Task 1.5 + 1.6: Model Explainability + Prediction Reasoning
For model explainability and prediction reasoning, we follow the Traceable Prompting / Chain-of-Thought (CoT) Prompting method. In this case, I use this prompt
Explain how to generate output in a format that can be easily parsed by downstream
systems in "reasoning steps" key then output the canonical record.
To calculate the metrics, I run the following code
uv sync
uv run explainability.py
The model will explain intuitive behind its decision to us, here is a portion of it
* **reasoning steps:** A list of dictionaries. Each dictionary represents a reasoning step. Each dictionary has keys like:
* **step_number:** The numerical order of the step.
* **description:** A natural language description of the step (e.g., "Applying rule X to deduce Y").
* **input:** The input to the reasoning step (e.g., facts, observations).
* **output:** The output of the reasoning step (e.g., new facts, conclusions).
* **rule:** (Optional) The rule applied in the step.
* **canonical record:** A structured representation of the canonical information. The structure depends on the input type and the task. General considerations:
* **Entities:** Represent entities with unique identifiers (UUIDs recommended). Include attributes like name, type, and other relevant details.
* **Relationships:** Represent relationships between entities using predicates (e.g., "works_for," "located_in"). Include attributes like start date, end date, etc.
* **Events:** Represent events with unique identifiers (UUIDs recommended). Include attributes like event type, participants (linked entities), location, time, and other relevant details.

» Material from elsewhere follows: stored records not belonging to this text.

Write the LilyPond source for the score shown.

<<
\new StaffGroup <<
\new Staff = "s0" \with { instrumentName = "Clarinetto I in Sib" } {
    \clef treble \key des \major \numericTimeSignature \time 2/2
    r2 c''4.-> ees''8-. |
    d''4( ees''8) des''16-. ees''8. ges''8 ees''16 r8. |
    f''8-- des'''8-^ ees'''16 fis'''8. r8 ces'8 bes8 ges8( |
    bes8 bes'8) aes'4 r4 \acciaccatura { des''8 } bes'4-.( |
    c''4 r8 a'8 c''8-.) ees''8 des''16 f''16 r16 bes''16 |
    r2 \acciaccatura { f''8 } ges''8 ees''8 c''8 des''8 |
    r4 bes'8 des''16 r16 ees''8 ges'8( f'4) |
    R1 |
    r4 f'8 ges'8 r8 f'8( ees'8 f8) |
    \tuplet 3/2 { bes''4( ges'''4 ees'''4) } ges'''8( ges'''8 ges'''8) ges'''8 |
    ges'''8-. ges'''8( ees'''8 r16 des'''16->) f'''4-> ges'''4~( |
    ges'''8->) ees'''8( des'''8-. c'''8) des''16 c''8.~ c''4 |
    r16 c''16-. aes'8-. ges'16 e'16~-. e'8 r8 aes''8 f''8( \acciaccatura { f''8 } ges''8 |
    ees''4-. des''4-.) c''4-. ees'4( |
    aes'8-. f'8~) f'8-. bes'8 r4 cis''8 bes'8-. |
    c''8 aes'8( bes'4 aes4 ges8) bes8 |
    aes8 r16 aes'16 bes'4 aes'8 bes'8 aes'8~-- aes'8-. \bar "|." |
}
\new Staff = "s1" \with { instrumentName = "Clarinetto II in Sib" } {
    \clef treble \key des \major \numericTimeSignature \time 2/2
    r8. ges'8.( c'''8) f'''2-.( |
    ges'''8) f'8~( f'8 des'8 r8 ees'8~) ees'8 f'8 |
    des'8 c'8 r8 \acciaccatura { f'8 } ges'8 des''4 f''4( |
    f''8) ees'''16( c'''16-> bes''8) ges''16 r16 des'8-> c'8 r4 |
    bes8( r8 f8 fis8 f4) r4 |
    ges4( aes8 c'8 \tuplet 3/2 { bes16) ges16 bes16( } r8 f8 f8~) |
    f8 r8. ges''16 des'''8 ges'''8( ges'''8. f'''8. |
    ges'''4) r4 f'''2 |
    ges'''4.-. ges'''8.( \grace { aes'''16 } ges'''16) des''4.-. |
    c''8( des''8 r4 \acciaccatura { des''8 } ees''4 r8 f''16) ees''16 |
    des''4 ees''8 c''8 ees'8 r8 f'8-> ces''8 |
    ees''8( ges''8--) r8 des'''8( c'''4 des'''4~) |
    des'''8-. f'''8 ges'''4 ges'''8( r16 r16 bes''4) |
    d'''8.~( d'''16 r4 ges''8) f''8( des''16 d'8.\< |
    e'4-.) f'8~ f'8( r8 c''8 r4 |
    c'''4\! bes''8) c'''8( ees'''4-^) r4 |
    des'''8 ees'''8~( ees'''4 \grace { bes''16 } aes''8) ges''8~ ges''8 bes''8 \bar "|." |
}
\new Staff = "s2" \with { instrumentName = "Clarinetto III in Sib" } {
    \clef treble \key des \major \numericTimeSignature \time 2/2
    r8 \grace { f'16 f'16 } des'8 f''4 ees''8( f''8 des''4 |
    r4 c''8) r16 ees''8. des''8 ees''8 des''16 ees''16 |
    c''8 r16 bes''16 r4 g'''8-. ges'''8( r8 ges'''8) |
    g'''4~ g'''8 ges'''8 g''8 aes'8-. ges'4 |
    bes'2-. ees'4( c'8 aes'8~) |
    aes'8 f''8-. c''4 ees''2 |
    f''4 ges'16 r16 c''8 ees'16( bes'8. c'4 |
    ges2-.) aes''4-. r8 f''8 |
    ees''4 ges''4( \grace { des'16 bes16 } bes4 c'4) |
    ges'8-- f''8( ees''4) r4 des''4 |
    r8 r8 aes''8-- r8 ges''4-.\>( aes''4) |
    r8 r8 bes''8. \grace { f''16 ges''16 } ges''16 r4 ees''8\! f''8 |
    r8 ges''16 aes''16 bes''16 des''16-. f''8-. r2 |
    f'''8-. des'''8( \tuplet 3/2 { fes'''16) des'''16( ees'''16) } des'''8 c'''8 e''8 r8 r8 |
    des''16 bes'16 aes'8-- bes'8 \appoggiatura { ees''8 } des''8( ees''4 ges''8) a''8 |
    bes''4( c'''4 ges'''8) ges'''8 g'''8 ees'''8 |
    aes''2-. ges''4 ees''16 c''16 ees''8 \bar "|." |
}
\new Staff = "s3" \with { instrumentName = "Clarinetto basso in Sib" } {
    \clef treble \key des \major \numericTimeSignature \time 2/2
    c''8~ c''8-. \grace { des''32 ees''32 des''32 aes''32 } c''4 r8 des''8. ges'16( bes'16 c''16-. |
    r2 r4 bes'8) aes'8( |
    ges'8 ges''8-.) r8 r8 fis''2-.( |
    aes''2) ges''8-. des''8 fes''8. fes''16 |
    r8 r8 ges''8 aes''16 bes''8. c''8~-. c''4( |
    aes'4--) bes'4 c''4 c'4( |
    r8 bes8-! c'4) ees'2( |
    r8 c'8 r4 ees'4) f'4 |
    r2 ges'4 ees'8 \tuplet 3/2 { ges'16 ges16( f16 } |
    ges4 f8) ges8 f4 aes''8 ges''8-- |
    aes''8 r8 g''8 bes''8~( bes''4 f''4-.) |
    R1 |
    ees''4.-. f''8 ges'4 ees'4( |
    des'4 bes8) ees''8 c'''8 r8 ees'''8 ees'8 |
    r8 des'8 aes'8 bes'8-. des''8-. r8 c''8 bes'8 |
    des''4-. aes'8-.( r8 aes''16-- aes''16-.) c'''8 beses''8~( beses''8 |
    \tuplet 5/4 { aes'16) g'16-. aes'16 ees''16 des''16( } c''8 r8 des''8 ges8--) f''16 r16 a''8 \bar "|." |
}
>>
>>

For full output, you can see the explainability.json file.
Traceable Prompting
We add Traceable Prompting to the prompt to make the model explainable.

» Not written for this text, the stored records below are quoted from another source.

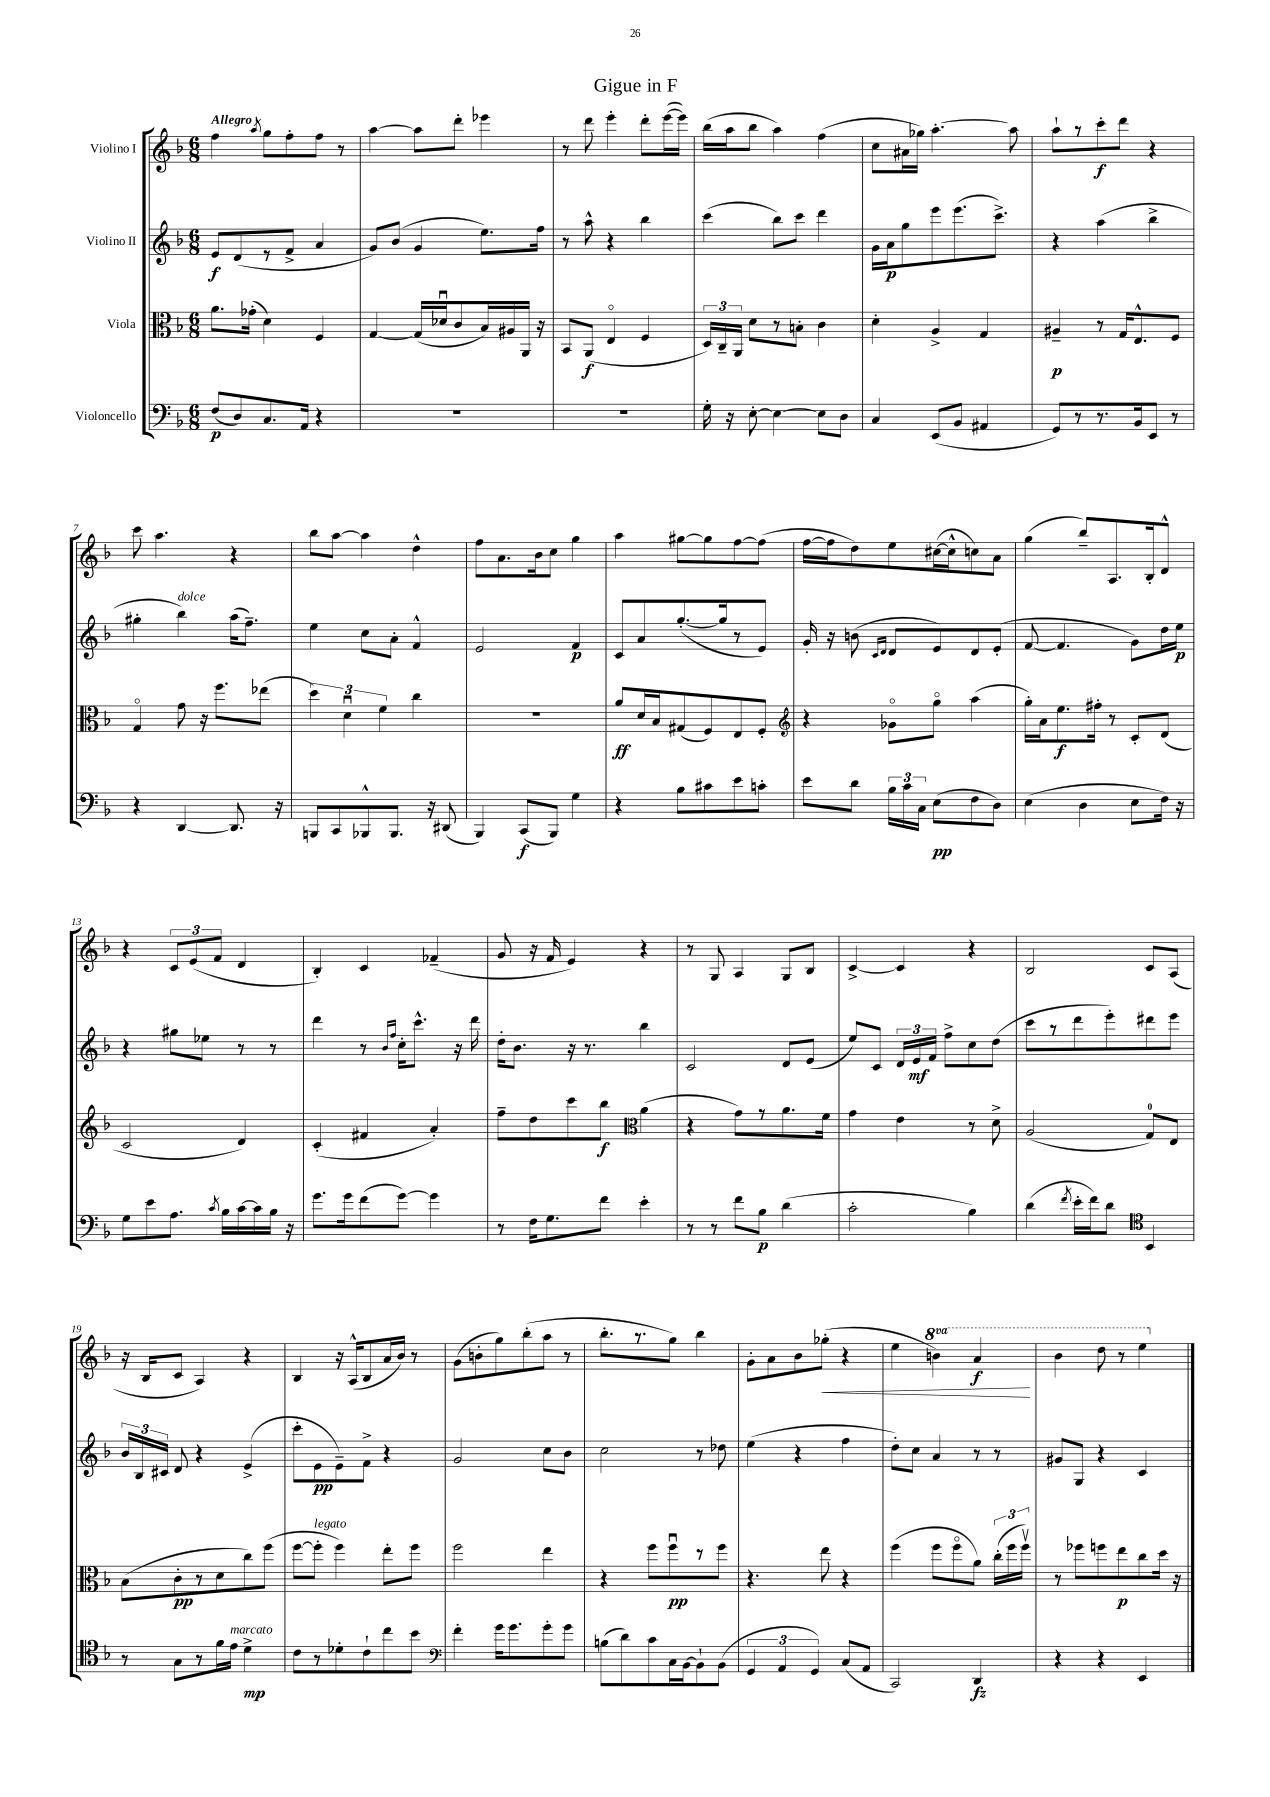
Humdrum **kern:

**kern	**kern	**kern	**kern
*staff4	*staff3	*staff2	*staff1
*clefF4	*clefC3	*clefG2	*clefG2
*k[b-]	*k[b-]	*k[b-]	*k[b-]
*M6/8	*M6/8	*M6/8	*M6/8
(8F/L	8.a\L	8e/L	4ff\
8D/)	.	(8d/	.
.	(16g-'\Jk	.	.
.	.	.	8qaa/
8.C/	4d\)	8r	8gg\L
.	.	8f^/J	8ff'\
16AA/Jk	.	.	.
4r	4F/	4a/	8ff\J
.	.	.	8r
=	=	=	=
2.r	[4G/	8g/L)	[4aa\
.	.	(8b-/J	.
.	(16G/]LL	4g/	8aa\]L
.	16d-u/J	.	.
.	8c/	.	8ddd'\J
.	16B-/L)	8.ee\L)	4eee-\
.	16A#/	.	.
.	16AA/JJ	.	.
.	16r	16ff\Jk	.
=	=	=	=
2.r	8BB-/L	8r	8r
.	(8AA/J	8aa^^\	8ddd\
.	4Eo/	4r	4eee'\
.	4F/	4bb-\	8ddd'\L
.	.	.	([16eee\L
.	.	.	16eee\]JJ)
=	=	=	=
16G'\	24D/LL)	(4ccc\	(16bb-\LL
.	24C~/	.	.
16r	.	.	16aa\J
.	24AA/JJ	.	.
[8E'\	8d\L	.	8bb-\J
4E\_	8r	8bb-\L)	4aa\)
.	8B'\J	8ccc\J	.
8E\]L	4c\	4ddd\	(4ff\
8D\J	.	.	.
=	=	=	=
4C/	4d'\	16g\LL	8cc\L
.	.	16a\J	.
.	.	8gg\	16a#\L
.	.	.	16gg-\JJ)
(8EE/L	4A^/	8eee\	[4.aa'\
8BB-/J	.	(8.eee\	.
4AA#/	4G/	.	.
.	.	8.ccc^\J)	.
.	.	.	8aa\]
=	=	=	=
8GG/L)	4A#~/	4r	8aa`\L
8r	.	.	8r
8.r	8r	(4aa\	8ccc'\
.	16G/LK	.	8ddd\J
16BB-/k	8.E^^/	.	.
8EE/J	.	4bb-^\	4r
8r	8F/J	.	.
=	=	=	=
4r	4Go/	4gg#'\	8ccc\
.	.	.	4.aa\
[4DD/	8g\	4bb-\)	.
.	16r	.	.
.	8.ff\L	.	.
8.DD/]	.	(16aa\LK	4r
.	.	8.ff~\J)	.
.	(8ee-\J	.	.
16r	.	.	.
=	=	=	=
8BBB/L	6dd\)	4ee\	8bb-\L
8CC/	.	.	[8aa\J
.	6du\	.	.
8BBB-^^/	.	8cc\L	4aa\]
.	6f\	.	.
8.BBB-/J	.	8a'\J	.
.	4cc\	4f^^/	4dd^^\
16r	.	.	.
(8DD#/	.	.	.
=	=	=	=
4BBB-/)	2.r	2e/	8ff\L
.	.	.	8.a\
(8CC/L	.	.	.
.	.	.	16b-\k
8BBB-/J)	.	.	8cc\J
4G\	.	4f/	4gg\
=	=	=	=
4r	8a/L	8c/L	4aa\
.	16d/L	8a/	.
.	16B-/J	.	.
8B-\L	(8G#/	([8.gg'/	[8gg#\L
8c#\	8F/)	.	8gg#\]
.	.	16gg/]k	.
8e\	8E/	8r	[8ff\
8c'\J	8F'/J	8e/J)	(8ff\]J
=	=	=	=
*	*clefG2	*	*
8e\L	4r	16g'/	[16ff\LL
.	.	16r	16ff\]J
8d\J	.	(8b\	8dd\)
.	.	16qqc/LL	.
.	.	16qqd/JJ	.
24B-\LL	8g-o\L	8d/L	8ee\
24c\	.	.	.
24C\JJ	.	.	.
(8E\L	8ggo\J	8e/)	([16cc#\L
.	.	.	16cc#^^\]J
8F\	(4aa\	8d/	8cc\)
8D\J)	.	(8e'/J	8a\J
=	=	=	=
(4E\	16gg'\LL)	[8f/	(4gg\
.	16a\J	.	.
.	8.ee\	4.f/]	.
4D\	.	.	8bb-~/L)
.	16ff#'\Jk	.	.
.	8r	.	8.A/
8E\L	8c'/L	8g\L)	.
.	.	.	16B-'/k
16F\Jk)	(8d/J	16dd\L	8d^^/J
16r	.	16ee\JJ	.
=	=	=	=
8G\L	2c/	4r	4r
8e\	.	.	.
8.A\J	.	8gg#\L	12c/L
.	.	.	(12e/
.	.	8ee-\J	.
.	.	.	12f/J
8qc/	.	.	.
16B-\LL	.	.	.
[16c\	4d/)	8r	4d/
16c\]	.	.	.
16B-\JJ	.	8r	.
16r	.	.	.
=	=	=	=
8.g\L	(4c'/	4ddd\	4B-'/)
16g\k	.	.	.
(8f\	4f#/	8r	4c/
.	.	16qqb-/LL	.
.	.	16qqff/JJ	.
[8g\J)	.	16cc'\LK	.
.	.	8.ccc^^\J	.
4g\]	4a'/)	.	(4f-~/
.	.	16r	.
.	.	16ddd\	.
=	=	=	=
8r	8ff~\L	16dd'\LK	8g/
.	.	8.b-\J	.
16F\LK	8dd\	.	16r
8.G\	.	.	16f/
.	8ccc\	16r	4e/)
.	.	8.r	.
8f\J	8bb-\J	.	.
*	*clefC3	*	*
4e'\	(4a\	4bb-\	4r
=	=	=	=
8r	4r	2c/	8r
8r	.	.	8G/
8f\L	8g\L)	.	4A/
8B-\J	8r	.	.
(4d\	8.a\	8d/L	8G/L
.	.	(8e/J	8B-/J
.	16f\Jk	.	.
=	=	=	=
2c'\	4g\	8ee/L)	[4c^/
.	.	8c/J	.
.	4e\	24d/LL	4c/]
.	.	24e/	.
.	.	24f/JJ	.
.	.	8ff^\L	.
4B-\)	8r	8cc\	4r
.	8d^\	(8dd\J	.
=	=	=	=
(4d\	(2A/	8ccc\L	2B-/
.	.	8r	.
8qf/	.	.	.
16e'\LL	.	8ddd\	.
16f\J)	.	.	.
8d\J	.	8eee'\)	.
*clefC4	*	*	*
4BB-/	8G/L)	8ddd#\	8c/L
.	8E/J	8eee\J	(8A/J
=	=	=	=
8r	(8B-\L	24b-/LL	16r
.	.	24B-/	.
.	.	.	16B-/LK
.	.	24c#/JJ	.
8G\L	8c'\	8d/	8c/J
8r	8r	4r	4A/)
16f\L	8d\	.	.
16e\JJ	.	.	.
4d^\	8cc\)	(4e^/	4r
.	(8ff\J	.	.
=	=	=	=
8c\L	[8ff\L	8ccc'\L	4B-/
8r	8ff'\]J	8e\	.
8d-'\	4ff\)	8e~\)	16r
.	.	.	(16A^^/LK
8c`\	.	8f^\J	8B-/
8cc\	8ee'\L	4r	16a/L
.	.	.	16b-/JJ)
8b-\J	8ff\J	.	8r
=	=	=	=
*clefF4	*	*	*
4f'\	2ff\	2g/	(8g\L
.	.	.	8b'\
16g\LK	.	.	8gg\)
8.g\	.	.	.
.	.	.	(8bb-'\
8g'\	4ee\	8cc\L	8aa\J
8g\J	.	8b-\J	8r
=	=	=	=
(8B\L	4r	2cc\	8.bb-'\L
8d\)	.	.	.
.	.	.	8.r
8c\	8ff\L	.	.
16C\L	8ffu\	.	8gg\J)
[16BB-\J	.	.	.
8BB-`\]	8r	8r	4bb-\
(8BB-\J	8ff\J	8dd-\	.
=	=	=	=
6GG/	4.r	(4ee\	8g'\L
.	.	.	8a\
6AA/	.	.	.
.	.	4r	8b-\
6GG/)	.	.	.
.	8ee\	.	(8gg-'\J
(8C/L	4r	4ff\	4r
8AA/J	.	.	.
=	=	=	=
2CC/)	(4ff\	8dd'\L)	4ee\
.	.	8cc\J	.
.	8ff\L	4a/	4bb\)
.	8ffo\	.	.
4DD/	8a\J)	8r	4aa/
.	(24cc'\LL	8r	.
.	24ff\	.	.
.	24ffv\JJ)	.	.
=	=	=	=
4r	8r	8g#/L	4bb-\
.	8ff-\L	8G/J	.
4r	8ff\	4r	8ddd\
.	8ee\	.	8r
4EE/	8cc\	4c/	4eee\
.	16dd\Jk	.	.
.	16r	.	.
==	==	==	==
*-	*-	*-	*-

Task 1.7: Model Deployment as a Service
Model are deployed as a service in Vertex AI platform via GCP Compute Engine. We pick borbann-pipeline-2 as the final model to deploy according to the evaluation result.
Anyway, currently we are not using this model with the pipeline service yet, so we will demonstrate it manually.
Section 2: UI-Model Interface
Task 2.1 UI design
This AI component is not directly show up on UI, it is automated process to map data of pipeline service to canonical record. Anyway, I will show the UI of pipeline service to show the data that we use to map to canonical record.
We don't have any UI to gain feedback from user at this time, but we plan to add it in the future.